People say US citizens won’t revolt. I tend to disagree. With no mediating factors in place (think FDR), the shit will hit the fan. Desperate, hungry people do desperate things. When one’s personal circumstances do not jive with the capitalist media’s exhortations of “recovery”, you will see many, many angry people storming the gates.
Most people in the US aren’t hungry; have you seen the obesity rates? Regarding Greece you can’t spend what you don’t have, at least not forever. It seems like most of the commenters here are upset that Germany et al are putting conditions on keeping the loan spigots turned on. Who can blame them if it costs 58% up front to insure the debt?
I think Greece – and maybe a few other countries – would be better off out of the euro. The way things work now it’s like a Confederacy of Dunces with how it is organized and I think it is bound to stay that way.
People are fat in the US because of the shitty, cheap corporate crap food.
bluedot12 at #6–whatever happens, there will not be a war between European nations over this. There may be some civil unrest in Gr%%ce, however no war involving Germ@ny. Silly.
Iceland is indeed a great example of what to do. After not quite agreeing with you on climate change it is nice that I can agrre on this. Thanks for posting
Ευχαριστώ
:-)
They need out of the Euro as Germany will not allow true fiscal integration after seeing the transfer of wealth from the east and west coasts in the welfare states of the mid-west and south that has been going on for decades (Texas just stopped being a welfare state in the last couple of years). Germany is not that kind to other nations.
Everyone seems to be ignoring the corruption factor. German industry was regularly buying off Greek politicians to implement projects for said industries. Understandable, its always nice to make money on both ends. I’m not surprised the Greek people are unhappy about it though.
Any more than you failed to bring it up. In the US we would call the same behavior fraud. We’d probably start a war over it.
Greek wines winning EU contests bother you much? Seven Star Metaxa is not a better Cognac? Annisett is a better Liquorice (or licorice) flavored drink than Ouzo – great real. Olive oil in 50 flavors is too much choice?
I grant you food for the cheap tourist – like pasta – is over-cooked in the outdoor take out places – but who does lamb better – the French? – get real.
Greek Stews are the same as in Aix-en-Provence but you don’t pay for the French PR – and the Greek oregano is better.

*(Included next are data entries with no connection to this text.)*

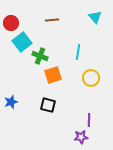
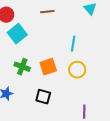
green cross: (40, 56) -> (22, 67), moved
yellow circle: (91, 78) -> (77, 70), moved

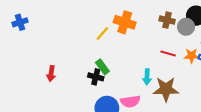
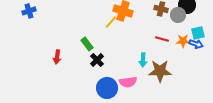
yellow line: (102, 33) -> (111, 22), moved
green rectangle: (102, 67) -> (87, 44), moved
black cross: (96, 77) -> (97, 60), turned 32

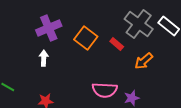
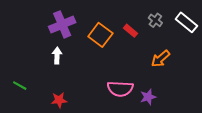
gray cross: (139, 24) -> (155, 20), size x0.5
red rectangle: (117, 44) -> (131, 31), moved

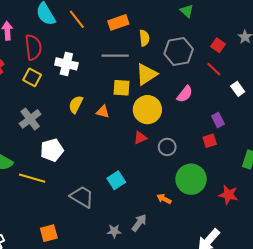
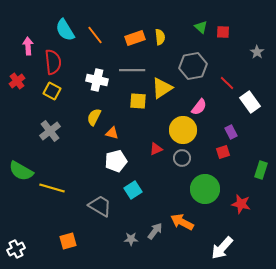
yellow semicircle: (144, 38) -> (160, 37), moved
red square: (218, 45) -> (223, 32), moved, turned -32
white cross: (66, 64) -> (97, 80), moved
white rectangle: (238, 89) -> (250, 102), size x1.5
yellow circle: (147, 110) -> (183, 130), moved
orange triangle: (103, 112) -> (112, 133), moved
white pentagon: (52, 150) -> (116, 161), moved
orange arrow: (164, 199) -> (182, 222), moved, size x1.6

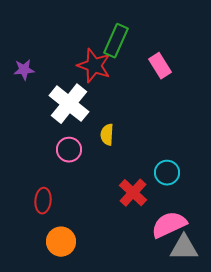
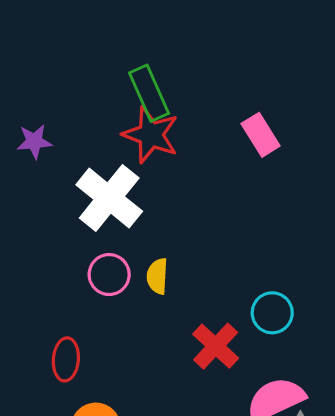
green rectangle: (116, 41) -> (149, 93), moved, turned -48
yellow semicircle: (107, 135) -> (157, 276), moved

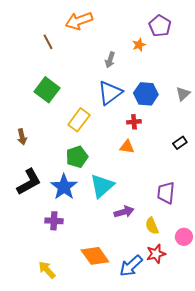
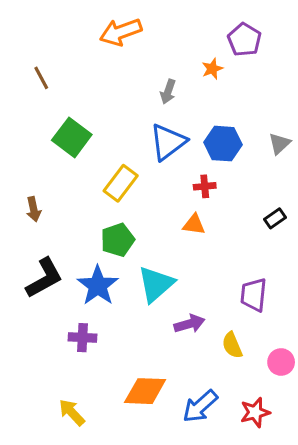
brown line: (48, 42) -> (41, 78), moved
red star: (156, 254) -> (255, 412), moved
orange diamond: (95, 256) -> (145, 391), turned -52

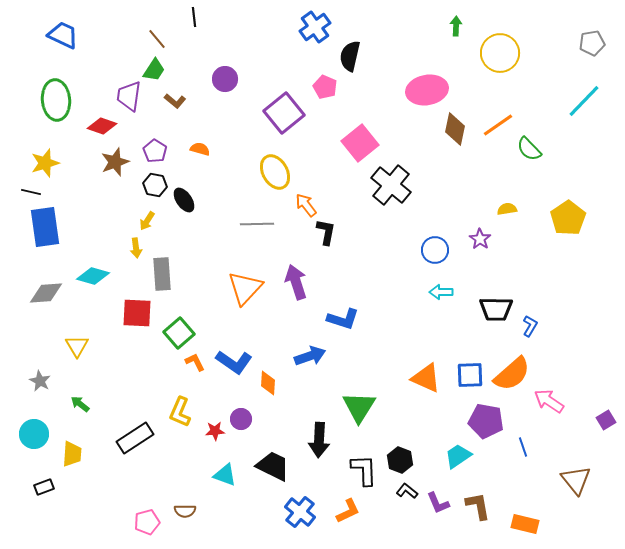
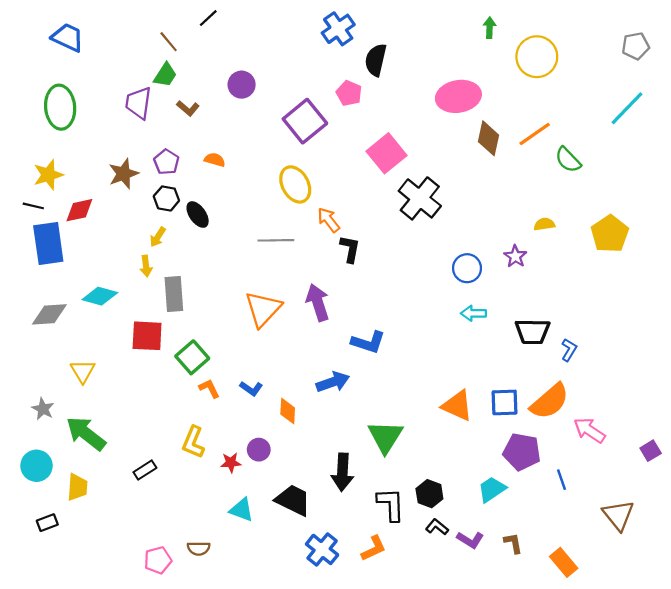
black line: (194, 17) -> (208, 18), turned 54
red diamond: (102, 126) -> (79, 210), moved, turned -32
blue L-shape: (234, 362) -> (251, 388), size x0.6
green arrow: (80, 404) -> (86, 434), size x2.0
black rectangle: (135, 438) -> (145, 470), size x0.6
purple L-shape: (438, 503) -> (470, 540), turned -35
brown L-shape: (478, 506) -> (513, 543), size x0.7
orange rectangle: (525, 524) -> (564, 562), turned 36

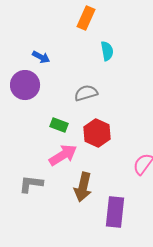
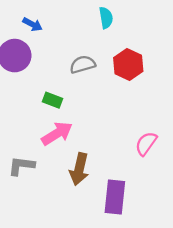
red hexagon: (97, 133) -> (128, 64), moved

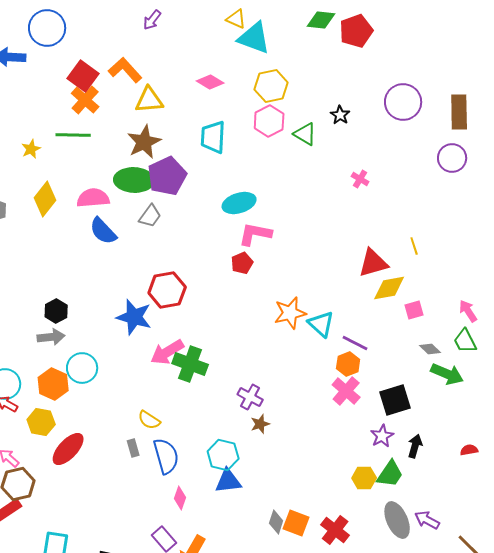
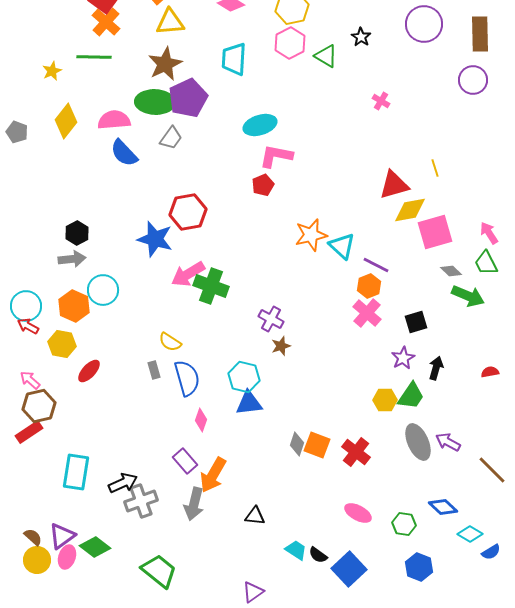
pink square: (414, 310) -> (435, 232), size x1.8
black square: (395, 400) -> (416, 322), size x0.7
red ellipse: (68, 449) -> (89, 371), size x0.7

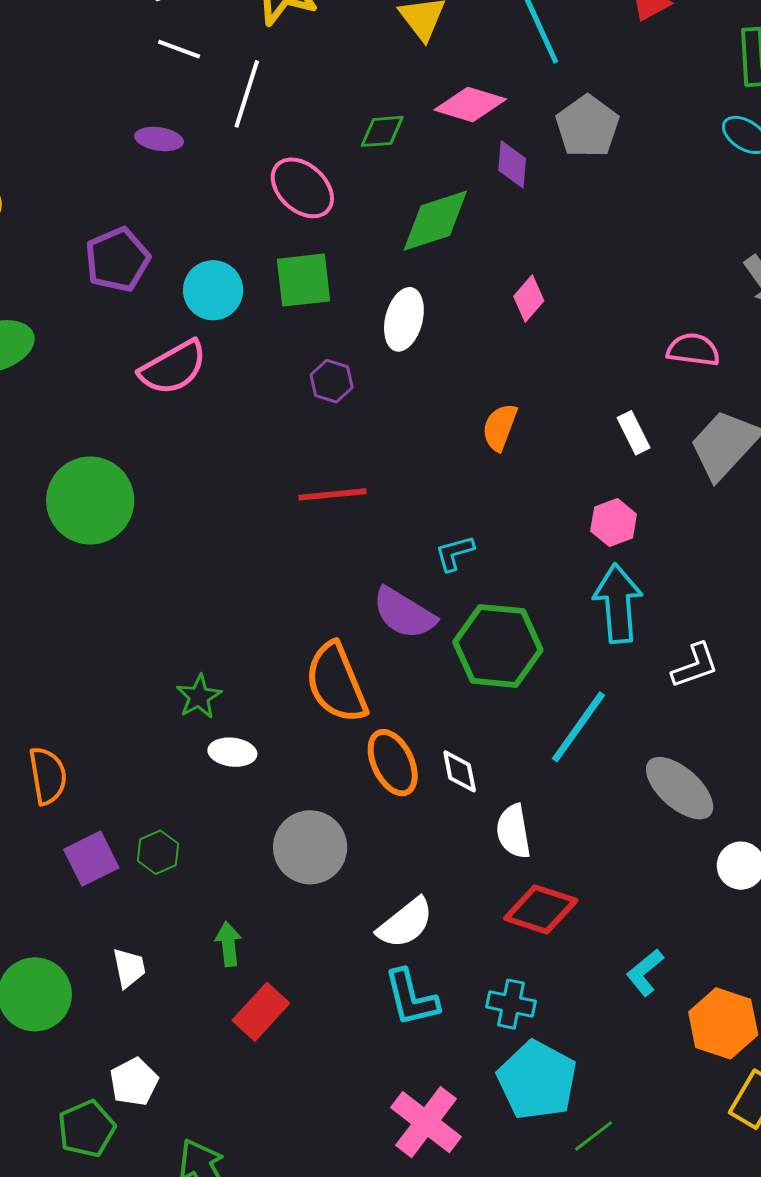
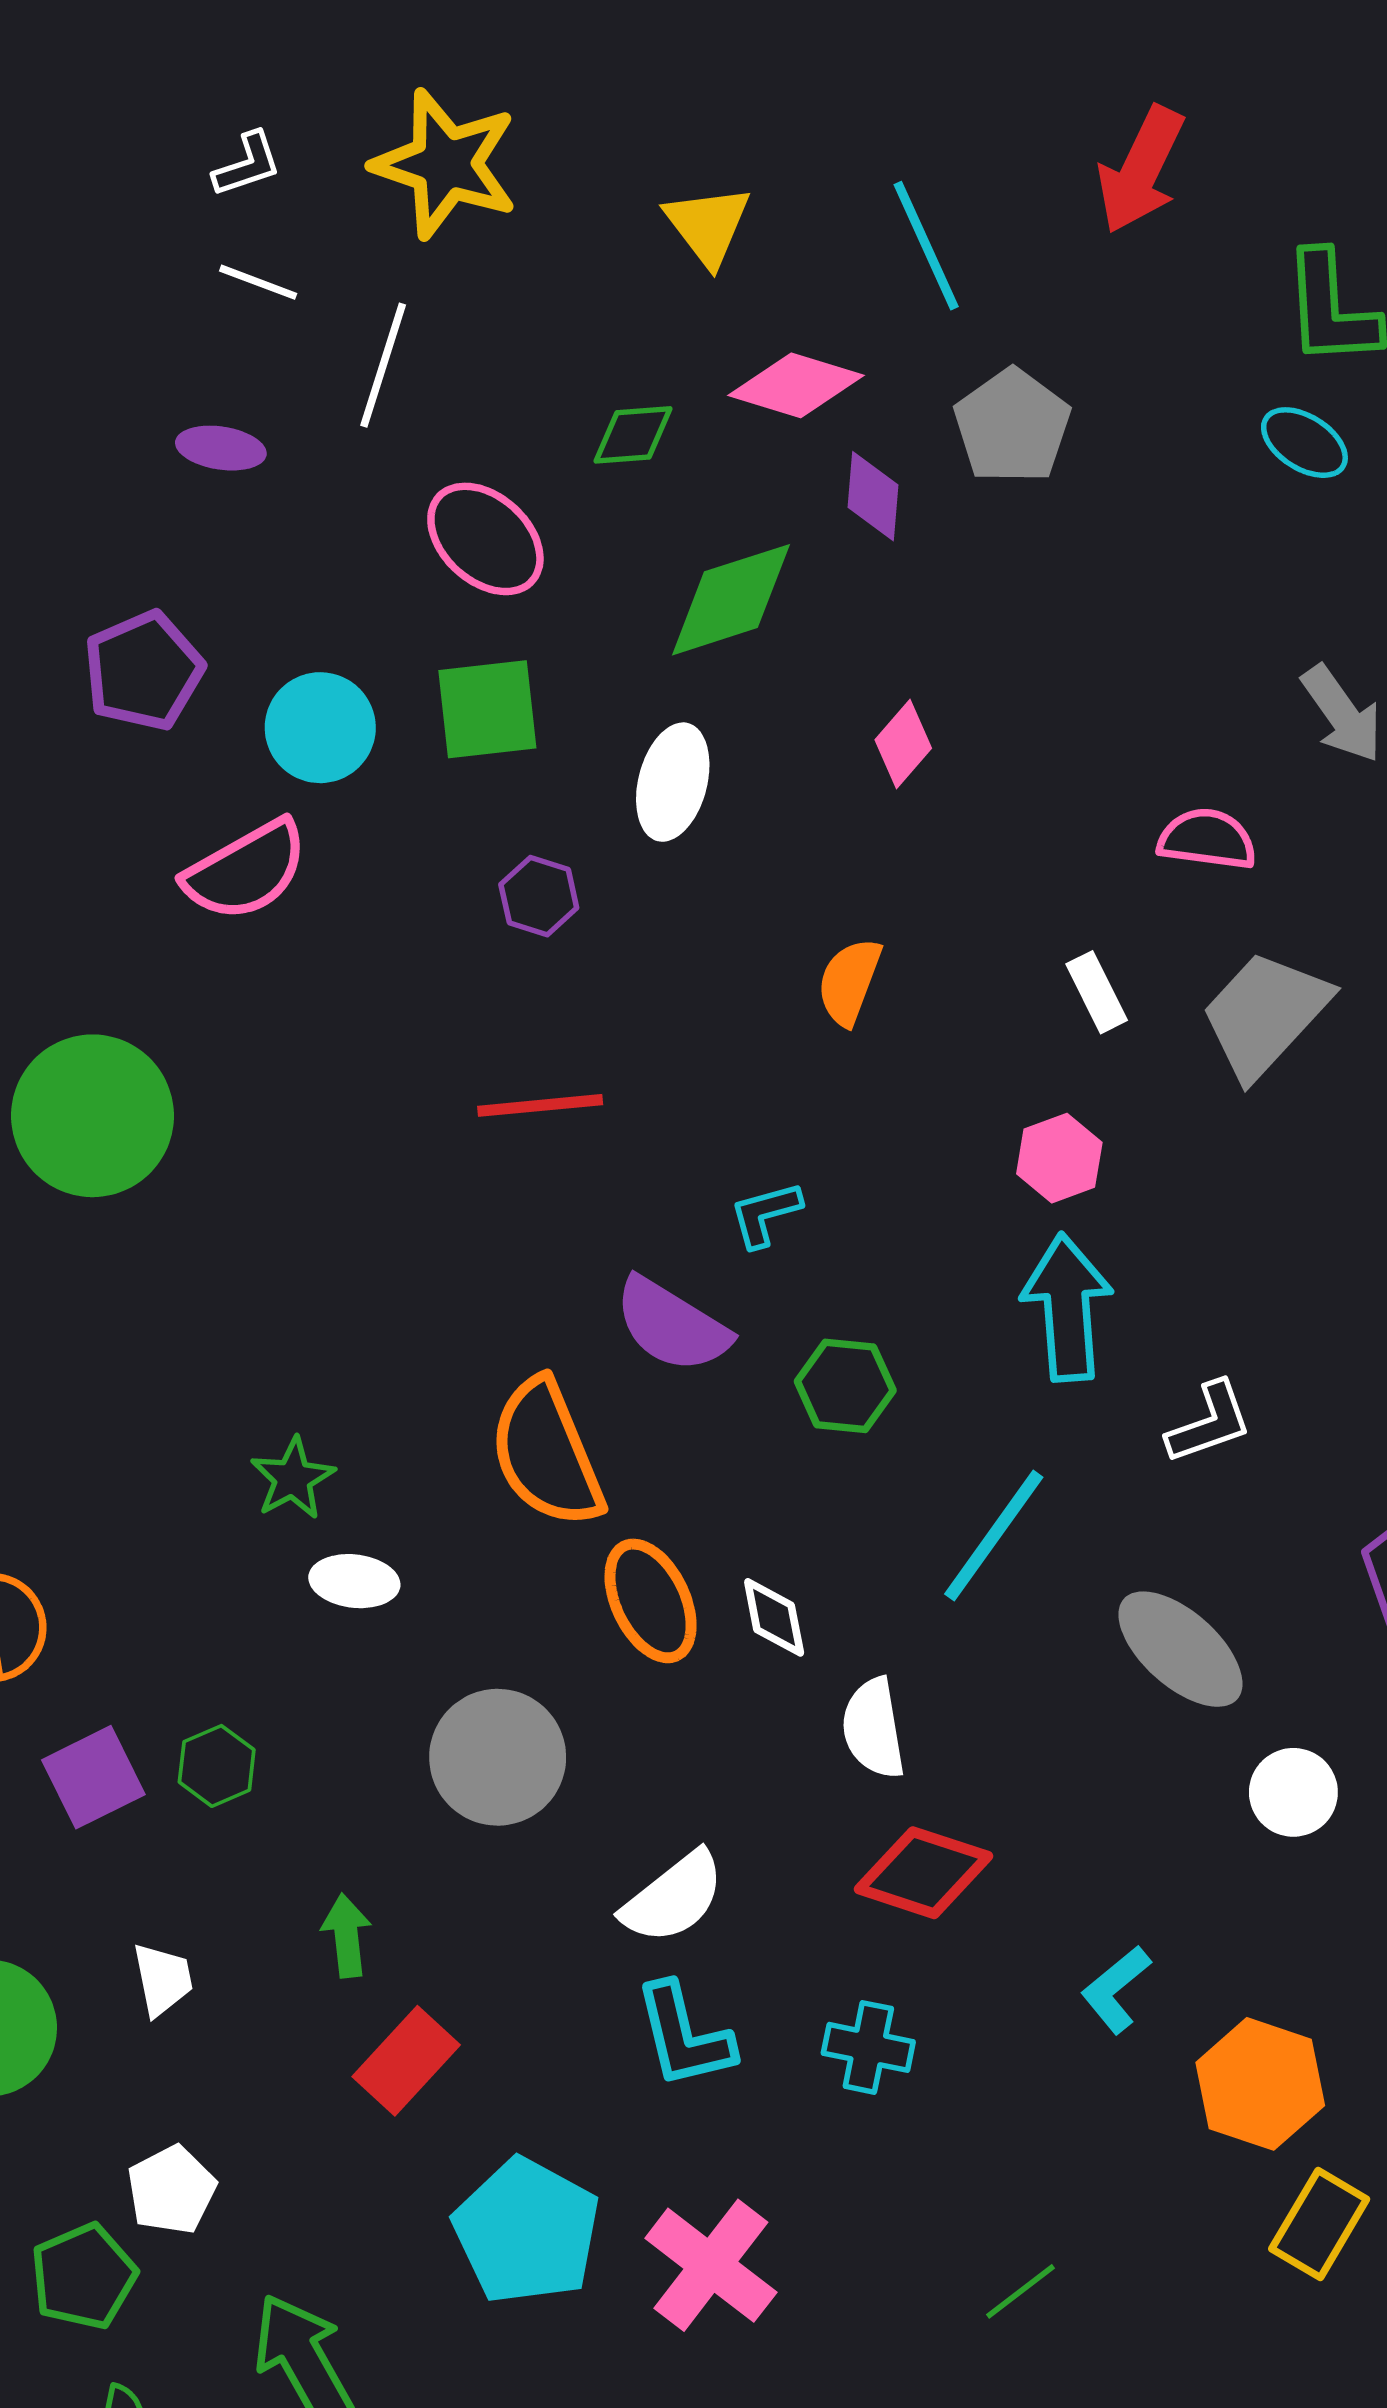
green hexagon: (498, 646) -> (845, 1386), size x0.6
cyan pentagon: (537, 1080) -> (527, 2231), moved

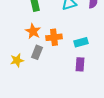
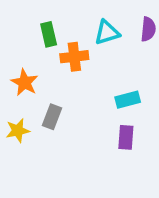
orange star: (33, 31) -> (25, 82), moved
orange cross: (54, 37) -> (74, 57), moved

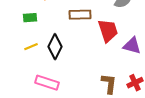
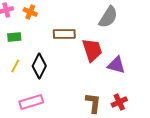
yellow line: (31, 47) -> (15, 66), turned -40
pink rectangle: (47, 83) -> (31, 102), turned -35

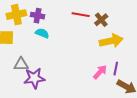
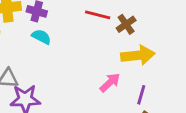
pink arrow: (100, 72) -> (110, 83), moved

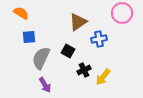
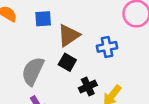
brown triangle: (78, 22) -> (69, 35), moved
blue square: (29, 37) -> (43, 19), moved

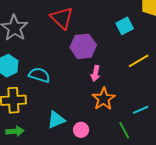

You’re welcome. Michael Hudson is a many-time guest of Gary Null, and was on his show, today.
It’s interesting how we confuse the banks with the governments, the eurozone with europe, and the stock market with the real economy.
Why can’t Europe and the US nationalize these banks along with all the credits they’ve created and issue new currency, but not to the Bankers/Traders/Casino owners who should have been bankrupted in the first place?